## Tuesday, October 24, 2006

### Alain Connes et al.: predictions for masses

Ali H. Chamseddine, Alain Connes, and Matilde Marcolli argue in their paper
that they can essentially predict the Higgs mass and the top quark mass. These interesting authors always attract attention. The reader is supposed to have seen a previous paper or a blog comment about it,
The new paper again shares the gauge coupling unification with GUT theories - which I think is still put in - but it also argues that they can relate the top quark mass to the W mass. More precisely, they argue on page 4 that at the unification scale,
• sum (3 generations) m_e^2 + m_nu^2 + 3 m_d^2 + 3 m_u^2 = 8 M_W^2.
I suppose that this is some tree-level formula although their treatment of the loop effects and renormalization is not transparent to me (partly because they argue that their model also has gravity in it). At any rate, this kind of a relation seems new to me - and my guess is that it will look new to all particle physicists and string theorists - and if it is not bogus, it would be really something. ;-)

Expert readers should try to decode the mathematically rich formalism and understand where their relation comes from.

The left-hand side is originally constructed from the squares of the Yukawa couplings. To have an idea what it means, realize that the left-hand side is dominated by 3 m_{top}^2, so you roughly get
• m_{top} = sqrt(8/3) M_W
which is marginally compatible with observations. After some arguments culminating on page 55, they also claim to predict the Higgs mass around 170 GeV. I am sure people should look at these statements in detail to see whether there is something materially new about them which would be fascinating.

Update: In 2008, Alain Connes became the most hapless scientist who ever tried to predict the Higgs mass. The CDF and D0 combined data at the Tevatron were able to falsify one particular possible value of the Higgs mass and it happened to be 170 GeV. See the article about this ironic story involving Connes. ;-)

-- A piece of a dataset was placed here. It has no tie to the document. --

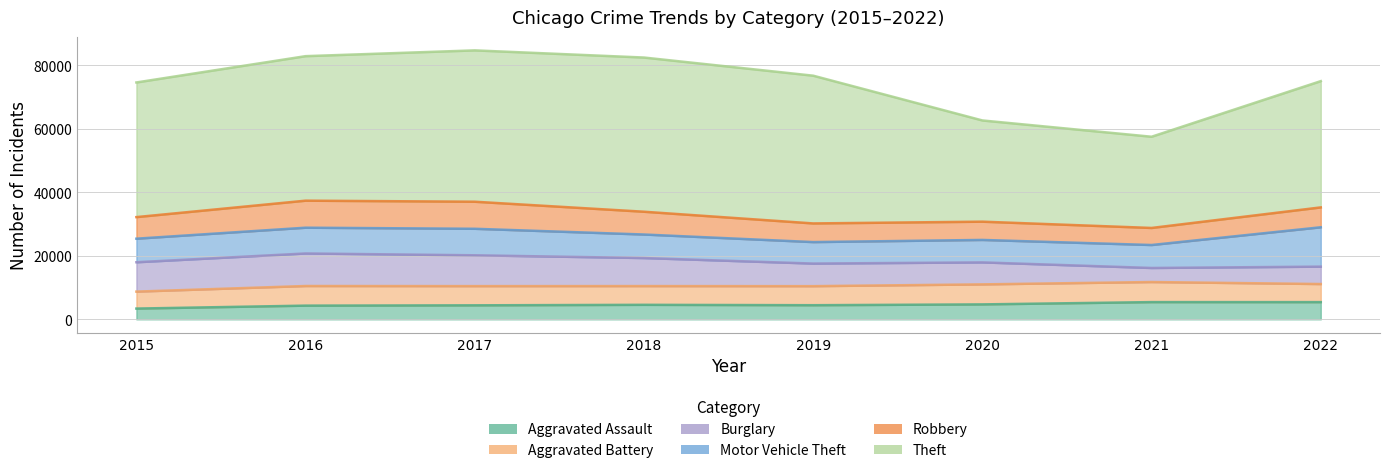

What is the spread (max minus min) of values at 2015?

39029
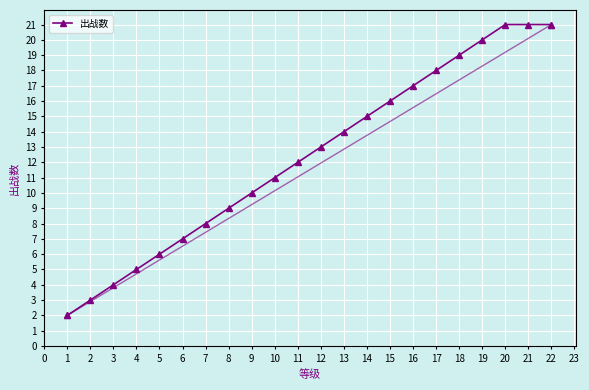

What is the ratio of the value at 16 to the value at 11?

1.4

If you're interested in skeptical results of a Harvard discussion:
1. It is not so difficult to predict reasonable values of the Higgs boson: All models that are well-defined at high energies inevitably lead to a Higgs mass in a reasonable window 115-170 GeV. If the mass were below 115 GeV (the same as the observational lower bound), the quartic coupling would run negative at some scale between a TeV and the GUT scale and destabilize the vacuum. On the other hand, if the mass were above 170 GeV, we would encounter a Landau pole below the GUT scale. The Connes et al. value is close to developing the Landau pole at high energies.
2. The relations between the masses of the fermions and W bosons can't hold generally at low energies because the equation is not invariant under the RG flow. If they mean something, they describe physics at high energies. But at high energies, one could probably construct many models that would lead to very different predictions - e.g. GUT with all the extra gauge bosons. With this viewpoint in mind, the prediction can't be viewed as a natural consequence of the simple low-energy limit but rather a randomly chosen extrapolation of it to high energies.
3. I was trying to conjecture that the relations of these kinds could hold at the string scale for masses in a broad class of models extracted from quantum gravity. This conjecture can be quickly falsified. In braneworlds and probably even in heterotic strings, one can obtain exponentially small Yukawa couplings as long as the Weyl fermions are localized at distinct brane intersections and/or different orbifold singularities so that the couplings are dominated by worldsheet instantons. On the other hand, the W boson masses are unsuppressed because they live in the "bulk" as opposed to intersections or singularities.
4. A general relation between the squares of the Yukawa couplings and the gauge couplings is not an unexpected feature because the models based on deconstruction typically generate the Yukawa couplings from the same parameters as the gauge couplings - from some higher-dimensional gauge couplings. But the spectrum of possibilities how to do that is probably large and Connes et al. just proposed one possibility from a large landscape of possibilities.
To summarize, I would bet that the derived relations are guesses that depend on so many arbitrary choices rather than a robust or unique theory that they can't quite be trusted. Also, I don't think that it is correct to describe this theory as a "unification" because it doesn't unify the forces. The different gauge forces still correspond to independent parts of the structure and the only sense in which they are unified with gravity is the terminology that calls the gauge bundles and corresponding Dirac's operators a "form of non-commutative geometry".